As a fan (with reservations) of both TAP and Wellstone, I still found this brilliant, especially the comparison to the Queen and the diction in the penultimate sentence--"cracking form" is perfect.

Also, Roger Scruton, longtime head of the Salisbury Review (paleo-Con), compares the UK unfavorably to Czechoslovakia under the Communists. He pulls off what I had thought was a uniquely American feat of being self-pitying and self-congratulatory at the same time.

Michael Hanlon has a peice on farm subsidies called, appropriately, "Throw Them to the Wolves," which makes no new or interesting arguments but is distinguished by its unvarnished message: Fuck 'em. This is worth reading all the way through. Bonus: shots at the CAP (the evils of which RM Salam had convinced me of some years ago), the French, and--unexpectedly--the Irish. Great stuff.

Thanks, also, to Rich So for being a true gentleman. My apologies for my own moments of excess.

Monday, September 16, 2002

DAVID GRENE, 1913-2002

The death of the poet was kept from his poems

Professor Grene's death shocked me, despite his years and manifest frailty. I took his last two classes at the University of Chicago. He could do nothing unaided, but he taught every week. His sight had deteriorated to the point that he needed 8.5x11 reproductions of the text, and he could only walk at the slowest, most deliberate pace. But all this, as a friend and fellow admirer pointed out, just demonstrated an incredible strength of character. If anyone made the idea of academia as a vocation plausible to me, it was David Grene.

Grene was the world's greatest living classicist, translator of Herotodus and editor, with Richmond Lattimore, of The Complete Greek Tragedies. His rendering of the Oedipus cycle still makes me shiver. He was a founder of the Committee on Social Thought at the University of Chicago, and, by the time of his death, a 65-year teaching veteran. Moreover, he never earned a Ph.D., and when he raised a stir in the late 30's at the U of C's classics department, he bought the first of several farms to fall back on in case he got fired. As late as this summer, he travelled back to his farm in his native Ireland.

There are probably vanishingly few farmer-classicists left in the world, and that is a shame--Homer is far, far earthier than those who teach him today. There are probably now no professors left who can discourse on the great performances of 'Lear' in pre-Anschluss Austria. Part of his appeal as a teacher was just that, his anachronistic quality. When he taught T. S. Eliot or Yeats, he was teaching his contemporaries.

By the time I could take his classes, he was in marked decline. Still, he had no trouble summoning a dismissive grumble in response to my carefully thought-out comments, and once in a while he would awe us--and the room was always filled with lab school kids, undergrads, Ph.D. students, faculty members, and two kidney doctors from the old days of Social Thought--with a completely unexpected insight into the work at hand.

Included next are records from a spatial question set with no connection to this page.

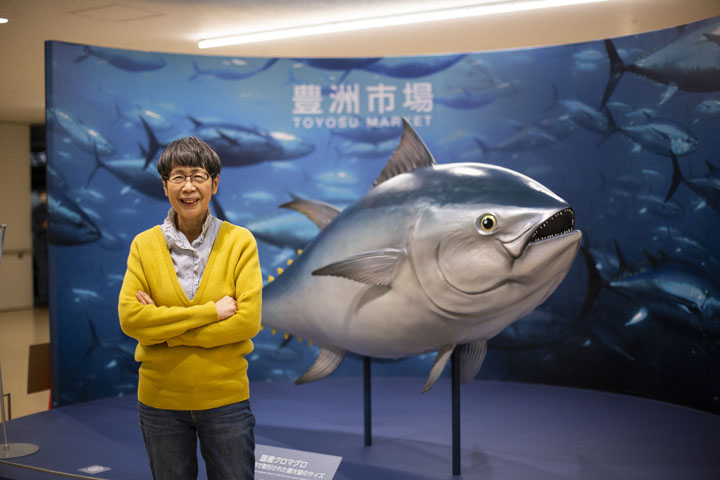
What are the coordinates of `floor sign in chinese` in the screenshot? It's located at (276, 464).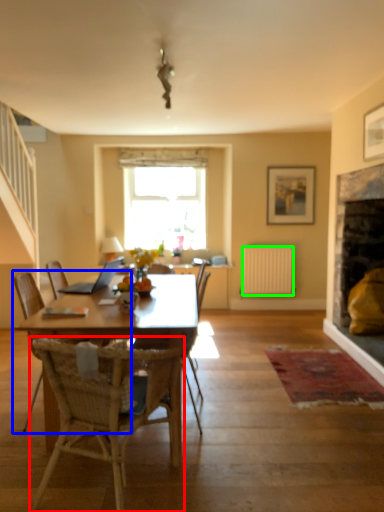
Question: Which object is the closest to the chair (highlighted by a red box)? Choose among these: chair (highlighted by a blue box) or radiator (highlighted by a green box).

Choices:
 (A) chair
 (B) radiator

Answer: (A)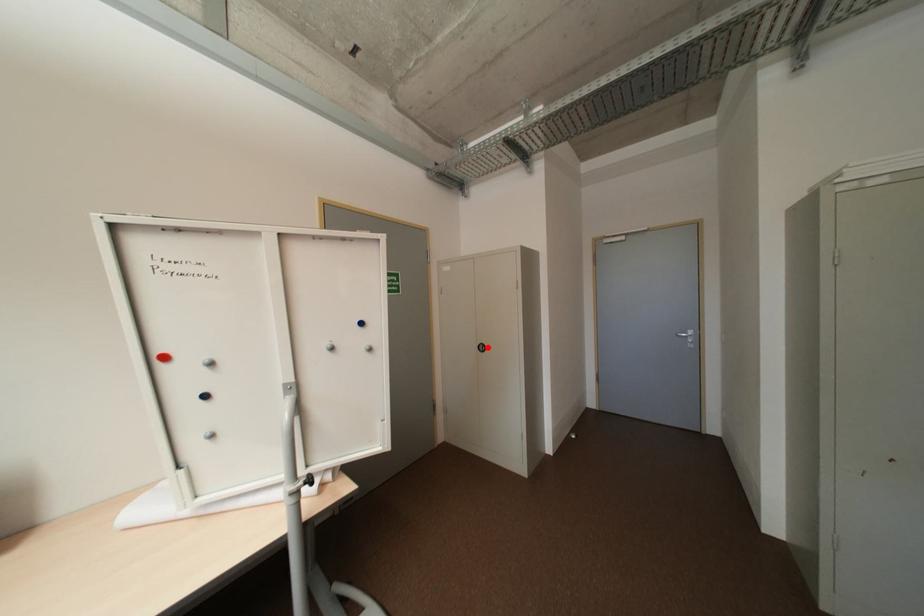
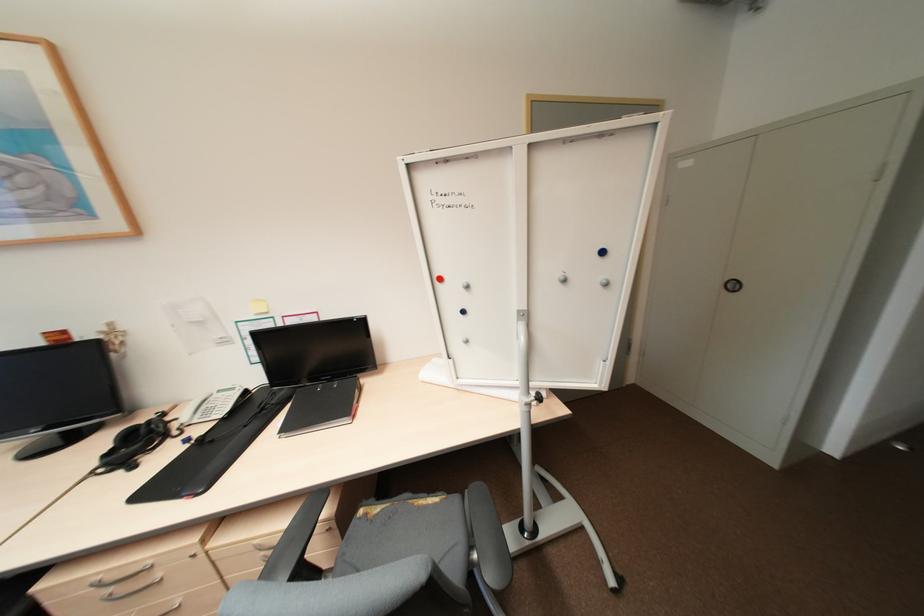
In the second image, find the point that corresponds to the highlighted location in the first image.

(738, 286)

The U of C site has a good obituary, with remembrances from the likes of Saul Bellow and other famous Committee grads. For me, he was the co-teacher of the two best classes of my undergraduate career, one on Eliot's Four Quartets and the other on The Tempest. He read Eliot better than Eliot did, and he had a singular gift for Shakespeare's language, knowing intuitively when to reverse feet and when to step a bit harder on a crucial 'if.' It is too fitting, painfully fitting, that the last two courses of his career should have been on great poets confronting mortality and renouncing their craft, but even without this unfortunate denouement, I would have found him unforgettable. We shall not see his like again.